Use the jumper cable/battery trick to heat the pin/aluminum and or MAPP gas torch. Heat, quench with penetrating oil, repeat many many times, support the mast head and tap pin with a hammer and/or try twisting with vice grips, repeat as necessary. Do not mindlessly beat on the pin as you can mushroom the head and make
removal impossible without removing the mushroom with a file. The mast head needs solid support direct to the ground. Without that the mast will flex and absorb the blows of the hammer, blocks or a 2x4 cut to length directly under the masthead will do the trick.

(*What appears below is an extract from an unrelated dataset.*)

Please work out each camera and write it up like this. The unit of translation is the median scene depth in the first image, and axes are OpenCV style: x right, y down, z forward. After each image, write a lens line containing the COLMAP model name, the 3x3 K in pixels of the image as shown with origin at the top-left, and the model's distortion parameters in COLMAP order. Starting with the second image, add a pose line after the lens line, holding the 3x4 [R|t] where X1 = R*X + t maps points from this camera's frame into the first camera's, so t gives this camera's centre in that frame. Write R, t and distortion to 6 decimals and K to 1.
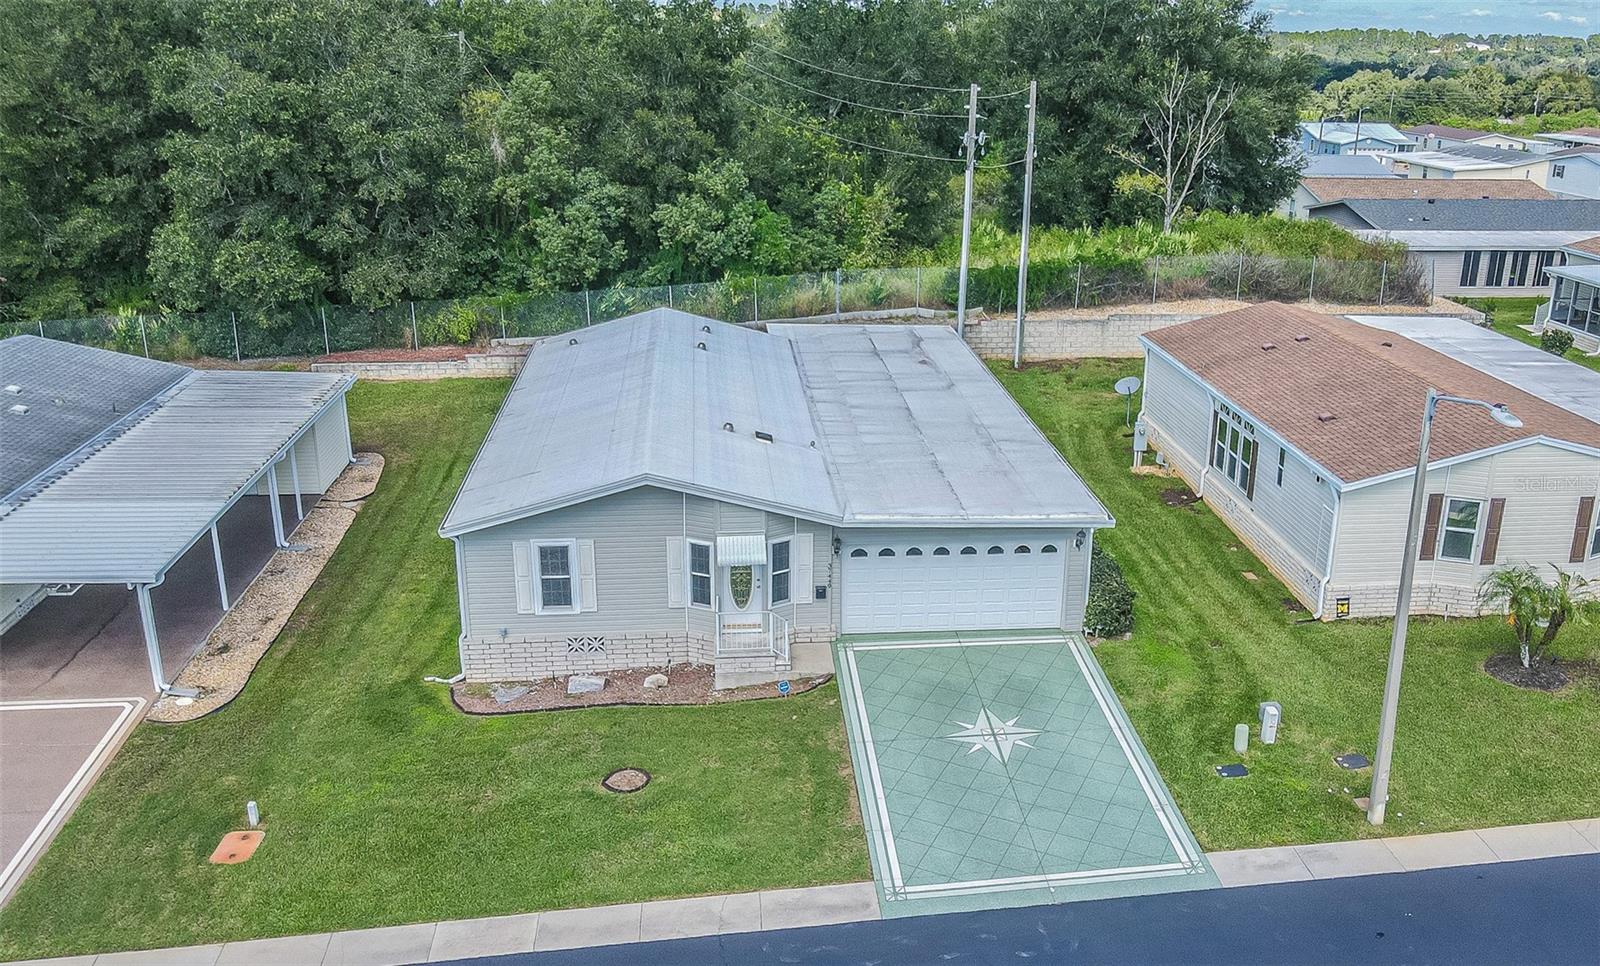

Most effective penetrating fluid is equal mixture of Acetone and Automatic
Transmission Oil.
Jumper cable trick to heat up fasteners.
Hook jumper
cables up to the
battery as you normally would. On the other end put a bolt (1/4" x 2" bolt works fine) in the postive lead clamp of the jumper cable. Clamp the negative lead as close to the stuck fastener as possible. Touch the bolt in the positive lead clamp to the head of the fastener. You set up what is essentially an
arc welder. Will heat the fastener to cherry red if left in contact long enough. It also gets the fastener way hotter than you can with a MAPP torch. It works really well as it only heat up the area of the fastener while not burning up the surrounding country side like you do with a torch. It is really the only way to get serious heat to a fastener if there is painted surfaces or plastics close by. Quench the heated fastener with penetrating oil. Try to remove the fastener with an impact driver, either manual or
power. Repeat the process till you break the fastener loose. Other than using the trick to remove all the fasteners on a 44 year old mast, used it to get
corrosion welded bolts out that passed through substantial aluminum castings on my
self steering vane.
Having said the above, the hardest fastener to remove is not one that is threaded into aluminum but one that simply passes through an aluminum casting like
cleats, etc. Getting the bolts out of the
self steering casting took something north of 25 iterations,
heating with the jumper cable and quenching with penetrating oil over many days. A good idea to coat the shaft not just the threads of any fastener in aluminum
cleats or castings with Lanocote, TefGel, or other long lasting lubricant.